Unsere Befunde brachten uns zwar nicht direkt in Berührung mit den Problemen der Kompensation und der Dekompensation, wie es vor allem von v. Bergmann und Wollheim an dieser Stelle diskutiert worden ist. Bei unserer Fragestellung spielte der noch vorhandene Rest an Herzkraft, also die Erfassung der Reservekraft des Herzens und die Frage nach der Leistungsfähigkeit die Hauptrolle, während völlig dekompensierte Kranke selbstverständlich von der Untersuchung ausgenommen werden mußten. Anderseits wird durch unsere Untersuchungen besonders deutlich, welch fließende Uebergänge sich zwischen Kompensation und Dekompensation finden. Patienten mit absoluter Dekompensation in einem Zustand, wo in der Ruhe bereits die Herzleistung nicht mehr auslangt und es infolgedessen zu schweren Koordinationsstörungen im gesamten Kreislaufsystem kommt, zu Stauungen, Oedemen, Vermehrung der zirkulierenden Blutmenge, Dyspnoe, konnten nur untersucht werden, wenn sie, relativ unempfindlich gegen ihre vorhandene Herzschwäche, trotzdem zu geringen körperlichen Leistungen sich fähig fühlten. In diesen ausgesprochenen Fällen, wo Stauungsleber und Oedeme bestanden, zeigte sich eindeutig die Unfähigkeit des Herzens zur Steigerung seiner Leistung. Aber wir konnten auch erhebliche Störungen bei solchen Kranken aufdecken, die für die Ruhe sich noch in einem Zustand subjektiver Kompensation befanden. Schließlich konnten wir sogar bei kompensierten Klappenfehlerkranken, die sich zu jeder körperlichen Leistung fähig fühlten und ihrem oft anstrengenden Beruf ohne Beschwerden nachgingen, Abweichungen in der Kreislaufreaktion nach der Arbeit feststellen, die für eine letzten Endes den Herzgefäßapparat belastende Anpassung bei der durch den Klappendefekt verursachte Umstellung der Gesamtzirkulation sprechen. Es kommt die ganze Lebendigkeit im Kreislaufgeschehen in unser Blickfeld, indem sich alle Uebergänge vom Höhepunkt der Leistungsfähigkeit eines kompensierten Herzens bis zum voll entwickelten Bild der Herzschwäche mit immer krankhafterem beschleunigtem Herzjagen und kleinem abnormem Schlagvolumen abzeichnen, mit dem der erlahmende Herzmuskel die Aufrechterhaltung der Zirkulation erstrebt.

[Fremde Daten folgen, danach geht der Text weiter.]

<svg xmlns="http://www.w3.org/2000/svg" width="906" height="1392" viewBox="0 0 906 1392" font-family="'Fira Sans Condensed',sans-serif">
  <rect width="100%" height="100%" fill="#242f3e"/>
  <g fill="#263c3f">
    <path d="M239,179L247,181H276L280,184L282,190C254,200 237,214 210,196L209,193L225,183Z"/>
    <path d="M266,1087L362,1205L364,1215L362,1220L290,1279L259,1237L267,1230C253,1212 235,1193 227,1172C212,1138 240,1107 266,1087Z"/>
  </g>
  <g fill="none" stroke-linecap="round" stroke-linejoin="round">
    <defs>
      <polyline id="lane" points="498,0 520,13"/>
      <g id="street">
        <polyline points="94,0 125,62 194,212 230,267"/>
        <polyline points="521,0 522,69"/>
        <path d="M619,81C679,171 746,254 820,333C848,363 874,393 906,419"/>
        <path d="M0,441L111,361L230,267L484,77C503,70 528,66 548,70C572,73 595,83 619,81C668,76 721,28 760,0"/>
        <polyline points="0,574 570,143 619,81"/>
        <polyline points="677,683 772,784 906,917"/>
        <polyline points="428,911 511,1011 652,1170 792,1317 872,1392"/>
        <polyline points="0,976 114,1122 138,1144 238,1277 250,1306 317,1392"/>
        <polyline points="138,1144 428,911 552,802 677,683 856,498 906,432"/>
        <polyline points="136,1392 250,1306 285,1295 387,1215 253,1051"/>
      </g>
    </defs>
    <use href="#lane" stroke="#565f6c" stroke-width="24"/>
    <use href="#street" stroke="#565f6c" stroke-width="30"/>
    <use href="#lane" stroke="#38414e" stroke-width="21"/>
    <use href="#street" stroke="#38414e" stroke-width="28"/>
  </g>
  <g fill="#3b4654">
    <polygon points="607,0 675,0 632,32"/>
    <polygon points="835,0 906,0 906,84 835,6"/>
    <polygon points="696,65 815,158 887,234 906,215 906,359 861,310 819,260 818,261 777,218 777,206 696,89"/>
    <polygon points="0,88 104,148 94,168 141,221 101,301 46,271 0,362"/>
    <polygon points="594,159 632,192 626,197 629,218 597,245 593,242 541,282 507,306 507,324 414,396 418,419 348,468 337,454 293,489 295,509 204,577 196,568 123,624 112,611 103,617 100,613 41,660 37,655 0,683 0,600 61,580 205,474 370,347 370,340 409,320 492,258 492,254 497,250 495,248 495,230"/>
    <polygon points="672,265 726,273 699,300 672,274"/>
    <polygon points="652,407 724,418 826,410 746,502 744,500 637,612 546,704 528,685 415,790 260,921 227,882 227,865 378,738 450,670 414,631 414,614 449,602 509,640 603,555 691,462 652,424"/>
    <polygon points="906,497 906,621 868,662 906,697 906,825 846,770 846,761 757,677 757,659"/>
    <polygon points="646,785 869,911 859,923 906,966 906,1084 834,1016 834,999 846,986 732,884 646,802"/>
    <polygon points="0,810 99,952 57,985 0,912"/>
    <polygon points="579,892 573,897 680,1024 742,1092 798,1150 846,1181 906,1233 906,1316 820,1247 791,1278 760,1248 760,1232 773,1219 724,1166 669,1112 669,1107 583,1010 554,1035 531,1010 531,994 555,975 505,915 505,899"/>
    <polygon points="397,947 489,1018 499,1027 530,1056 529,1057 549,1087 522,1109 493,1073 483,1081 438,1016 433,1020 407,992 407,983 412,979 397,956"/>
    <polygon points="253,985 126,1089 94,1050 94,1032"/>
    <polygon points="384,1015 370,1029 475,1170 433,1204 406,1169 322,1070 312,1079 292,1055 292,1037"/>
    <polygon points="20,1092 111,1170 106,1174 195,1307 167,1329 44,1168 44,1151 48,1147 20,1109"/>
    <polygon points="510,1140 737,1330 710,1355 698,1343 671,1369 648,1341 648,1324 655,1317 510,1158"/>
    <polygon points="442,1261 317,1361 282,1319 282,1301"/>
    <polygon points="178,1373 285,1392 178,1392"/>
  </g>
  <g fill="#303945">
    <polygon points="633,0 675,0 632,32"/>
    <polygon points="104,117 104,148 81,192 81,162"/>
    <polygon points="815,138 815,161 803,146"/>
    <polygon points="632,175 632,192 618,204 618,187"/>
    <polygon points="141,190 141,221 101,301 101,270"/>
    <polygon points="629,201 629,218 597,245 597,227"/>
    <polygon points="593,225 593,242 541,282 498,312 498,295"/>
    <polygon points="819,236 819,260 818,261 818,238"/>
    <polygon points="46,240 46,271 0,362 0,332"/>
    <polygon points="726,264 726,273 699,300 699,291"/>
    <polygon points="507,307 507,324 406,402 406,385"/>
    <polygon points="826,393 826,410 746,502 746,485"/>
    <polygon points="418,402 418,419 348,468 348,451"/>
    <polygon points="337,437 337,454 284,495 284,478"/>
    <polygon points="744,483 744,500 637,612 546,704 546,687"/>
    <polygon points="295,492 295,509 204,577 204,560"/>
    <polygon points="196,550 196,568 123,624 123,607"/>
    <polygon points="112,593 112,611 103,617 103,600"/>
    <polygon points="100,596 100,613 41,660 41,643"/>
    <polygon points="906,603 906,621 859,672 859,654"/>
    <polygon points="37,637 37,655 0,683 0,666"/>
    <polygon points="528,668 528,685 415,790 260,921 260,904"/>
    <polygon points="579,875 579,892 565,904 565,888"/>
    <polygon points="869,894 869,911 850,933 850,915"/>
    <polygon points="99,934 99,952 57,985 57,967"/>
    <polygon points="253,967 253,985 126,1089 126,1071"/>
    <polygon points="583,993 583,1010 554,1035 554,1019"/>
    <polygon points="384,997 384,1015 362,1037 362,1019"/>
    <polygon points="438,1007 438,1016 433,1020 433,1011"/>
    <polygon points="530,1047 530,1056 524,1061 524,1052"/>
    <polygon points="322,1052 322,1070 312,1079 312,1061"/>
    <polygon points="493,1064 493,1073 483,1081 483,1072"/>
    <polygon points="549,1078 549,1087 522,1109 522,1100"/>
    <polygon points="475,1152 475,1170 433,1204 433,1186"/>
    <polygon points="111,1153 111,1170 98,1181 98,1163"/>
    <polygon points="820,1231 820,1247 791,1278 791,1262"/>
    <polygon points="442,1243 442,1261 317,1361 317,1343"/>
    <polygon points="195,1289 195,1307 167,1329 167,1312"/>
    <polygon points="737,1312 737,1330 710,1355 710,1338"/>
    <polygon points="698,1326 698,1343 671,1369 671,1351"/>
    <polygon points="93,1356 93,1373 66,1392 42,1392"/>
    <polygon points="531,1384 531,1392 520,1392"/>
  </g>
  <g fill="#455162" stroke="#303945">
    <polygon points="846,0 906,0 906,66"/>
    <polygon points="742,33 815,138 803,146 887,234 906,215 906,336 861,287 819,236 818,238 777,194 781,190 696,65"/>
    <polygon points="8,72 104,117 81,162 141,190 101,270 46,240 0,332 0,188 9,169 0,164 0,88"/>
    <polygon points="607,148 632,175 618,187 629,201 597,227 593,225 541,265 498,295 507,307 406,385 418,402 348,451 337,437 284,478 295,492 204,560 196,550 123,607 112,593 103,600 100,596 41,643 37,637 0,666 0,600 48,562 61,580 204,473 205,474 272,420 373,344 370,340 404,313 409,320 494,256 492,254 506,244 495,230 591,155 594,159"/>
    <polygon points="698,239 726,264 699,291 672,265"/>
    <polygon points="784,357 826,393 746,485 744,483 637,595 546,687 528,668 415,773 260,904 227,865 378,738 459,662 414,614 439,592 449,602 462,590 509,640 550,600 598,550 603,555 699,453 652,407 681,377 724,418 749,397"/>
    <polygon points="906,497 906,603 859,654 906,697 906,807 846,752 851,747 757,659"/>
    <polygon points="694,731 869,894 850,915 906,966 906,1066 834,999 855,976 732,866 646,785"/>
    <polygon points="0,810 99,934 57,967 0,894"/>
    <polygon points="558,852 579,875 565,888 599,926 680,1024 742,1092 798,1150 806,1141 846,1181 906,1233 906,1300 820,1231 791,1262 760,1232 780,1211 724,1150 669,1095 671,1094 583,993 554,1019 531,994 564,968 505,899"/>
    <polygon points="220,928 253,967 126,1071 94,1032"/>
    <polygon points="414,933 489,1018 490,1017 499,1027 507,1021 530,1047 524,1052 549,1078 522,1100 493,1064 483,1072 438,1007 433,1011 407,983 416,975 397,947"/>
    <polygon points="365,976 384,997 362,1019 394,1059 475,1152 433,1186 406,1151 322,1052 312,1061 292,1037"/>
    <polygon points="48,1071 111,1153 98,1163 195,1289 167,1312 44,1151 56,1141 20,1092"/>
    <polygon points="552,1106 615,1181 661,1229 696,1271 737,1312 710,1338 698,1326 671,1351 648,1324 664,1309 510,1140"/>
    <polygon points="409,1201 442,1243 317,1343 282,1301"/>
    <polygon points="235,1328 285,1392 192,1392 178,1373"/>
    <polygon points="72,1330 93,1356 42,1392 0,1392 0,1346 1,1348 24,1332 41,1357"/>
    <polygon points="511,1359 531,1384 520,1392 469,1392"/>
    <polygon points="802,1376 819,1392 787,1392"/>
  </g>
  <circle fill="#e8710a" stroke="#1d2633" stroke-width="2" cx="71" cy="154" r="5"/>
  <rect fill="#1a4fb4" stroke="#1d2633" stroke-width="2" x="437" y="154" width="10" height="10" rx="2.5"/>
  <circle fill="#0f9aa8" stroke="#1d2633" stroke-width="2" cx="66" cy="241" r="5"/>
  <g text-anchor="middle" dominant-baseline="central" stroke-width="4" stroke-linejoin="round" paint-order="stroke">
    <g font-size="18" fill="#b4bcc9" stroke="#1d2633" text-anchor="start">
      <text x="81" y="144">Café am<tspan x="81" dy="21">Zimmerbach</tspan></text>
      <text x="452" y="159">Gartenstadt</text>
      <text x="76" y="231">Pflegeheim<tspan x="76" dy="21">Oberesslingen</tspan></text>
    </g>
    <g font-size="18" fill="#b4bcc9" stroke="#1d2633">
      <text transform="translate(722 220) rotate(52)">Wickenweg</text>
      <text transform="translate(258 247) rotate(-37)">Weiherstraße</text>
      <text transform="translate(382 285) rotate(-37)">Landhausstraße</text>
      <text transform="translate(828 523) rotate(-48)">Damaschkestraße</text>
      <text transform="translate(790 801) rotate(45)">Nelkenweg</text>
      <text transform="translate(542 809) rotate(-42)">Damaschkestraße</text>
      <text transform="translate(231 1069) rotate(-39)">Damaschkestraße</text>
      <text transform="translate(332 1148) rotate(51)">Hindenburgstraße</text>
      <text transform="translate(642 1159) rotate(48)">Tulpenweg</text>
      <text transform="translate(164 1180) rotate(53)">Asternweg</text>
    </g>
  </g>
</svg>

Ziehen wir jetzt die Schlüsse, die sich für die Klinik und damit auch für die Praxis ergeben, so glauben wir mit unserer Methodik zur Messung der Kreislauffunktion einen Weg zur objektiven Erfassung der Herzkraft gewiesen zu haben. Wenn auch unser Material, das sich auf 250 Einzeluntersuchungen an 90 Versuchspersonen mit weit über 2000 Azetylenanalysen erstreckt, noch zu klein ist, um zu definitiven Ergebnissen zu kommen, so hat sich die Differentialdiagnose zwischen Herzleiden mit Beteiligung des Herzmuskels oder des Klappenapparates gegenüber den einfachen Vasoneurosen oder Herzneurosen stets feststellen lassen. Der abnorm hingezogene Kurvenabfall wies stets auf organische Defekte hin. Wir möchten deshalb glauben, daß bei genügender Erfahrung die Methode vor allem für die Begutachtung fraglicher Herzkrankheiten und für die Frage nach der restierenden Herzkraft von Wichtigkeit sein wird.